***** Supplied text *****
Here’s my guess how it happened: Benoit went home that weekend for reasons that haven’t fully been made clear but more than likely had to do with the condition of David—he has Fragile X, or maybe not. He and Nancy got into a very heated argument over David and Benoit in a moment of rage (maybe Roid Rage) killed her. Realizing what he had done, he decided to kill himself, but didn’t want David to suffer through the rest of his life with his condition and without parents. So, he waited and finally smothered David before hanging himself.

Is it the best theory? No. But it’s just as good as any theory that’s out there now. The Kevin Sullivan theory is interesting and would make for a good episode of Law & Order, but I seriously doubt that that’s the case here. Could it be? Of course, at this point anything could be possible, hell even the triple murder theory still hasn’t been thrown out by everyone. As of now, all we can do is make theories on what we think happened based on what we’ve got to work with. And even that could be questionable considering the Wikipedia fiasco attached to this whole thing. I don’t think we’ll ever know the full truth. We’ll end up knowing how the action went down via a timeline created by investigators, but past that I doubt we’ll know the why and without a note or motive that doubt may be justified. It is quite sad because without the why, that’s the exact question that wrestling fans, fans of Benoit, people interested in this case, the people working this case, and myself will be asking for a long, long time.

However, this is not how I’ll remember Chris Benoit. The consensus I’ve gotten from reading other people’s takes on this and from going through multiple message boards is that Benoit is scum and his in-ring years are irrelevant, that we can’t separate Chris Benoit the wrestler and Chris Benoit the person. I think that’s a bunch of shit because I just separated them; the wrestler and the person, those are two different people and two different things to look at. In the ring the man was a genius and one of the best at his craft, out of the ring he had many problems that he just couldn’t overcome. Don’t think I’m simplifying this whole thing, that’s just my way of summing it all up.

For twenty years, Chris Benoit was one of the best (and many years the best) workers in wrestling. He was a pillar of excellence and a good example of how to conduct yourself in the ring and in the business itself. Never selfish about jobbing, never selfish about helping a new guy or putting over a new guy, Benoit was a go to guy in any company he worked for. Think of his matches with Jushin Liger, Eddie Guerrero, Dean Malenko, Kevin Sullivan, The Great Sasuke, Chris Jericho, Shawn Michaels, HHH, Kurt Angle, Steve Austin, The Rock, Rey Mysterio, Edge, Booker T, Finlay, and so many others that I can’t list them all and tell me that he wasn’t the best in-ring worker of the last twenty years.

I can still remember where I was and what I was doing the night Benoit gave Austin ten straight German suplexes. I remember the diving headbutt off the cage to Angle. Benoit refusing to submit to the Brock lock is what made me a full-fledged Benoit fans after so many years of just being a fan of his. The match with Angle at Rumble 2003 had me and a whole room of my friends on our feet yelling at the T.V. in excitement and suspense. And then, there’s Wrestlemania XX. Most people have already denounced the moment, and I do believe it’s incredibly cryptic that both Guerrero and Benoit are dead less than four years after it happened, but for one night two men who had gone through the business the traditional way finally rose above all the political bullshit and stood alone in The Garden with world titles at the biggest show in wrestling. That’s how I’ll remember that night, especially because I was the one guy in the room who thought Benoit would win.
***** Extracted entries *****
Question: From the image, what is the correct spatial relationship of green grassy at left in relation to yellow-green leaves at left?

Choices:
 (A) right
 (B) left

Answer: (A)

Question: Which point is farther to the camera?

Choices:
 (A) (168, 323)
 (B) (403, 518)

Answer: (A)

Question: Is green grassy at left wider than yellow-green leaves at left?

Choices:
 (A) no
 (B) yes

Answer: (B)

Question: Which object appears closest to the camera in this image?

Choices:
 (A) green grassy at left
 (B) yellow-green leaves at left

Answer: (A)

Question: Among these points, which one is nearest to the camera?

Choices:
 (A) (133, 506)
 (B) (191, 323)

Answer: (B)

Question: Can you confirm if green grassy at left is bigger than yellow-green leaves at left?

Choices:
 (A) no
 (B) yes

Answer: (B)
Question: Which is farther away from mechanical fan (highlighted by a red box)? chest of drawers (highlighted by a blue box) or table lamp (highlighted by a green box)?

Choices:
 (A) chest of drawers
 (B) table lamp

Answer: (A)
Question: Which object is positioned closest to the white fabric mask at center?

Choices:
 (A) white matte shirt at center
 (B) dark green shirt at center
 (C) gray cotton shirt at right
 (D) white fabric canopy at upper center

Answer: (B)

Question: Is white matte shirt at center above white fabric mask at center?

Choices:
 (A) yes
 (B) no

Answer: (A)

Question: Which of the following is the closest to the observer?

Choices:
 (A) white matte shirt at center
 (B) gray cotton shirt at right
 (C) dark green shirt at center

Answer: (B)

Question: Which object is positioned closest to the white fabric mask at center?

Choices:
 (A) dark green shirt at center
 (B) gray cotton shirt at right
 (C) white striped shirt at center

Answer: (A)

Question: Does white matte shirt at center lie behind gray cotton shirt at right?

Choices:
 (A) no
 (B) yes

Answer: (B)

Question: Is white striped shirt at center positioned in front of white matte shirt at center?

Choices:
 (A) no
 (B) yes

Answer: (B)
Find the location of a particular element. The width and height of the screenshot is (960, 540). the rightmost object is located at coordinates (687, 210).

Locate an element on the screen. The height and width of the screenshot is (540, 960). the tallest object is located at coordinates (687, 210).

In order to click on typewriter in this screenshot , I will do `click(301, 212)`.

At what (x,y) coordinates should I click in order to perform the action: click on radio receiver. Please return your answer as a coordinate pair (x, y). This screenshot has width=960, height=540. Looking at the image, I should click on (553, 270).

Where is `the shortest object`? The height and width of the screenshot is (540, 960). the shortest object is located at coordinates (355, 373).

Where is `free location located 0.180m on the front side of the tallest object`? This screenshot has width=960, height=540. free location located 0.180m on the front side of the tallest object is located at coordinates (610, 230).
*****
**Required actions**
A: Translate this sentence from the Benoit post into Spanish: "However, this is not how I’ll remember Chris Benoit."
B: Please retype everything in the Benoit post from "Here’s my guess" down to "before hanging himself.".
The data has no connection to the Benoit post.

**Per-task answers**
A: Sin embargo, no es así como recordaré a Chris Benoit.

B:
Here’s my guess how it happened: Benoit went home that weekend for reasons that haven’t fully been made clear but more than likely had to do with the condition of David—he has Fragile X, or maybe not. He and Nancy got into a very heated argument over David and Benoit in a moment of rage (maybe Roid Rage) killed her. Realizing what he had done, he decided to kill himself, but didn’t want David to suffer through the rest of his life with his condition and without parents. So, he waited and finally smothered David before hanging himself.